■ Given task A
Reproduce the passage of the Maruti Bhapkar page starting at "Maruti Bhapkar is" and ending at "passed with majority.".
■ Given task B
Answer these from the Maruti Bhapkar page:
(i) During which years was he a corporator at Pimpri Chinchwad municipal corporation?
(ii) How often was a Jan Sabha held in his ward?
(iii) What amount of irregularities did the audit expose?

■ Page
Maruti Bhapkar is an Indian politician, who belongs to Shiv Sena party. He is former a founder member and convenor of Pune District for Aam Aadmi Party. He is a social and IAC activist in Pimpri Chinchwad and Pune. He was a corporator at Pimpri Chinchwad municipal corporation from year 2007 to 2012. He fought the 2009 Lok Sabha elections from Maval as an independent candidate.

Jan Lokpal Andolan 
Maruti Bhapkar was associated with Anna Hazare and Arvind Kejriwal in the Jan Lokpal Andolan since the first day. He plays a significant role in the andolan related activities in Pune and Pimpri Chinchwad area. He participated in the Jail Bharo andolan following Anna-ji's call. He introduced a proposal supporting the Jan Lokpal Andolan in PCMC's general body meeting and it was passed with majority.

Experimentation and implementation of Swaraj model 
In his capacity as the Pimpri Chinchwad Municipal Corporation corporator from 2007 to 2012, Maruti Bhapkar successfully implemented the Swaraj model in his ward. Every 3 months, a Jan Sabha was held in the ward to engage public consultations on various issues such as roads, parks, cultural center, slum rehabilitation, electricity and police. He implemented public proposals that went against his personal opinion.

Anti-corruption work 
 Since its establishment in 1982, Pimpri Chinchwad Municipal Corporation was not audited until Maruti's intervention in 2000. He filed a PIL in the Bombay High Court following which an audit was conducted. The audit exposed Rs. 4 billion worth of irregularities.

■ Information given

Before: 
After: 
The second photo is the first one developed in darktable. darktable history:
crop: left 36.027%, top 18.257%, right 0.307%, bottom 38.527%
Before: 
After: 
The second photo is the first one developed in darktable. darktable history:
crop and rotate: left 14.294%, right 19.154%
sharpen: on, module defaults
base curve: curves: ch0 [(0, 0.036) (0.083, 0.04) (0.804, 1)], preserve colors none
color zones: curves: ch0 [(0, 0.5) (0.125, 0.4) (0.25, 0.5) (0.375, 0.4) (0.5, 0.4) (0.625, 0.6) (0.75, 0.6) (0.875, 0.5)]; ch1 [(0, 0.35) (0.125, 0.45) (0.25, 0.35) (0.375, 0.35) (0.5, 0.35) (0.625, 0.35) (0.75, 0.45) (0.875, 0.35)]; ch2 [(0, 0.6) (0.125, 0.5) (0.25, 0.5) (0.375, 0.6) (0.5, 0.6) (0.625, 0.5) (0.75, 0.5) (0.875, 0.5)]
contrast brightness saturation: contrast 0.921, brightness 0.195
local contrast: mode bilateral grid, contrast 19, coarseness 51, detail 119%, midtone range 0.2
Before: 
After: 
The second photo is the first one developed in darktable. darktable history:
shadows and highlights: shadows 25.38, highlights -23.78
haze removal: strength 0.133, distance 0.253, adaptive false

■ Task response A
Maruti Bhapkar is an Indian politician, who belongs to Shiv Sena party. He is former a founder member and convenor of Pune District for Aam Aadmi Party. He is a social and IAC activist in Pimpri Chinchwad and Pune. He was a corporator at Pimpri Chinchwad municipal corporation from year 2007 to 2012. He fought the 2009 Lok Sabha elections from Maval as an independent candidate.

Jan Lokpal Andolan 
Maruti Bhapkar was associated with Anna Hazare and Arvind Kejriwal in the Jan Lokpal Andolan since the first day. He plays a significant role in the andolan related activities in Pune and Pimpri Chinchwad area. He participated in the Jail Bharo andolan following Anna-ji's call. He introduced a proposal supporting the Jan Lokpal Andolan in PCMC's general body meeting and it was passed with majority.

■ Task response B
(i) From 2007 to 2012.
(ii) Every 3 months.
(iii) Rs. 4 billion.